« This fight is just beginning » : aux États-Unis, Schumer réagit au sursis sur la mifépristone

La Cour suprême des États-Unis a suspendu temporairement une décision de justice qui restreignait l’accès à la mifépristone, une pilule utilisée dans les avortements médicamenteux. Cette mesure provisoire rétablit, pour quelques jours, la possibilité de prescrire le médicament par télémédecine et de l’envoyer par courrier sur l’ensemble du territoire américain.

Selon les informations rapportées par Al Jazeera, le juge Samuel Alito a rendu lundi une ordonnance intérimaire bloquant pendant une semaine la décision de la 5e Cour d’appel fédérale, basée à La Nouvelle-Orléans. Cette juridiction avait réactivé une ancienne règle fédérale imposant une consultation en personne avec un professionnel de santé pour obtenir la mifépristone.

La procédure découle d’un recours déposé par l’État de Louisiane, dirigé par les républicains. La décision de la Cour suprême, qualifiée d’administrative stay, accorde davantage de temps aux magistrats pour examiner les demandes en urgence introduites par deux fabricants, Danco Laboratories et GenBioPro. Ceux-ci demandent que la pilule puisse continuer à être fournie via la télésanté et le courrier pendant l’examen du litige.

Samuel Alito a demandé à la Louisiane de répondre aux requêtes des laboratoires d’ici jeudi et a indiqué que cette suspension provisoire devait expirer le 11 mai. D’ici là, la haute juridiction américaine pourrait prolonger cette mesure ou statuer formellement sur le dossier. En avril, le juge fédéral David Joseph, à Lafayette en Louisiane, avait refusé de bloquer la réglementation contestée, tout en acceptant de suspendre la procédure dans l’attente d’un réexamen administratif. La cour d’appel fédérale avait ensuite bloqué la règle le 1er mai.

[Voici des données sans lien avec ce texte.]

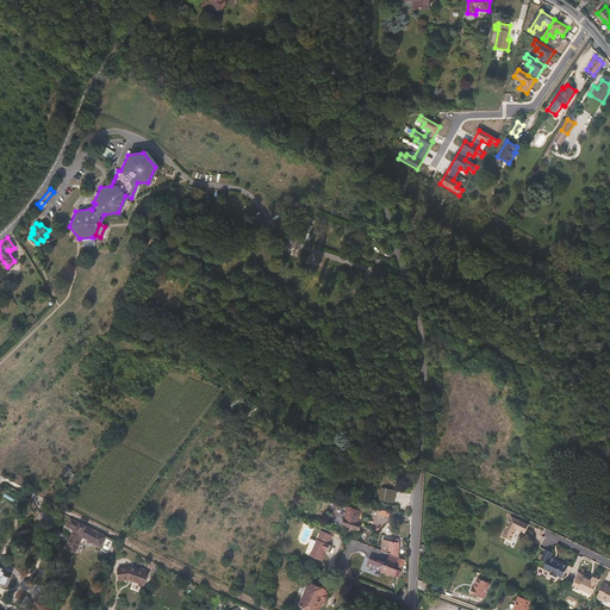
[(390,500),(392,489),(380,486),(378,499),(390,500)]
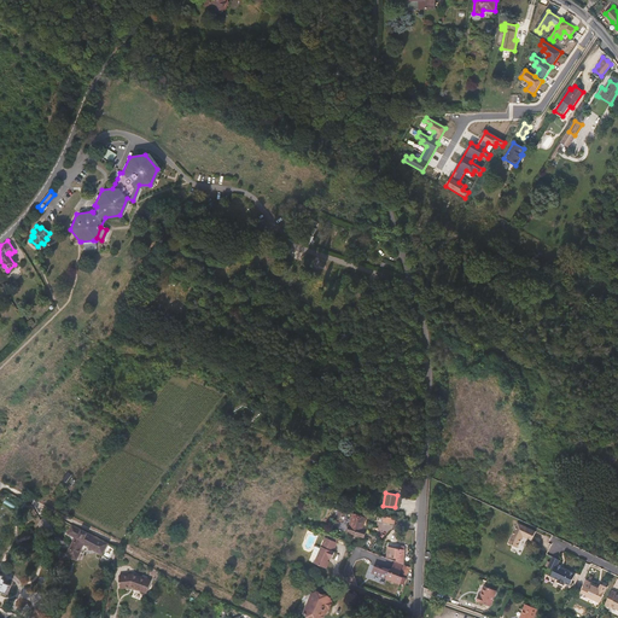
[(366,517),(353,512),(347,530),(363,536),(367,529),(362,528),(366,517)]
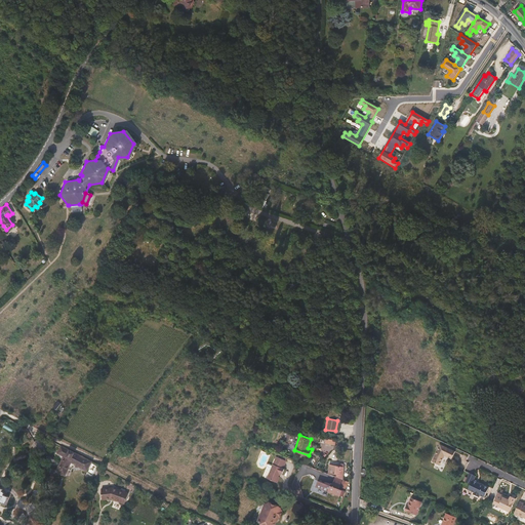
[(453,455),(455,451),(440,444),(432,461),(440,466),(445,455),(451,458),(453,455)]
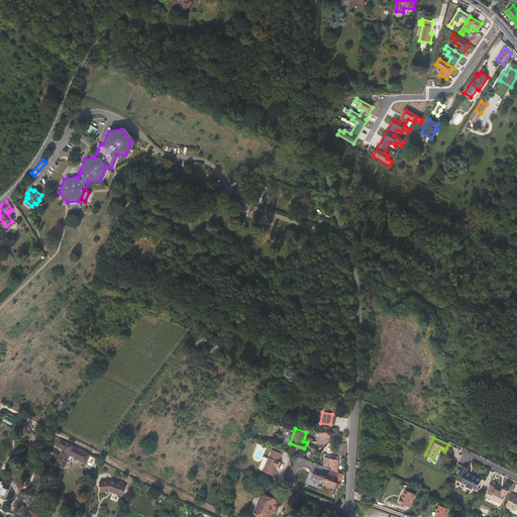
[(57,445),(65,449),(64,452),(60,453),(55,463),(65,468),(69,459),(71,459),(74,459),(74,457),(86,463),(91,454),(61,438),(57,445)]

La mifépristone, approuvée par la Food and Drug Administration en 2000, est utilisée avec un second médicament, le misoprostol, pour pratiquer des avortements médicamenteux. D’après les données citées dans l’affaire, cette méthode représente désormais plus de 60% de l’ensemble des avortements aux États-Unis. La réglementation contestée avait été adoptée sous la présidence de Joe Biden et supprimait l’obligation de remise du médicament en personne.

Ce nouveau contentieux intervient dans un contexte déjà tendu autour du droit à l’avortement aux États-Unis depuis l’arrêt de 2022 ayant annulé la jurisprudence Roe v Wade. Cette décision a conduit 13 États à instaurer des interdictions quasi totales de la procédure, tandis que d’autres ont fortement limité son accès. Lundi, l’ACLU a salué une « évolution positive à court terme », tandis que le chef démocrate au Sénat, Chuck Schumer, a déclaré que « ce combat ne fait que commencer ». De son côté, le sénateur républicain Josh Hawley a appelé le Congrès à interdire totalement l’usage de la pilule pour l’avortement.